(Transcribed page contents)
┌──

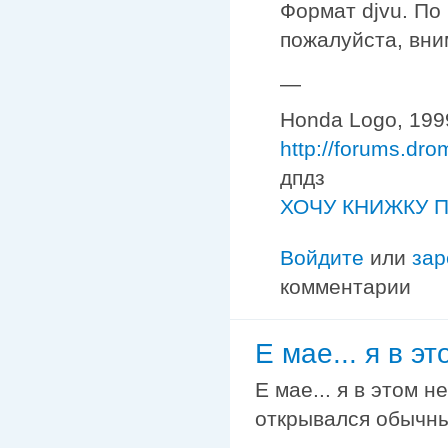
Формат djvu. По 
пожалуйста, вни
—
Honda Logo, 1999
http://forums.dr
дпдз
ХОЧУ КНИЖКУ П
Войдите
или
зар
комментарии
Е мае... я в э
Е мае... я в этом 
открывался обычным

└──

▸ **YOUR OBJECTIVE**:
Output the records above verbatim. Pictures stay out.

▸ **RESULT FOR THIS TASK**:
Формат djvu. По 
пожалуйста, вни
—
Honda Logo, 1999
http://forums.dr
дпдз
ХОЧУ КНИЖКУ П
Войдите
или
зар
комментарии
Е мае... я в э
Е мае... я в этом 
открывался обычным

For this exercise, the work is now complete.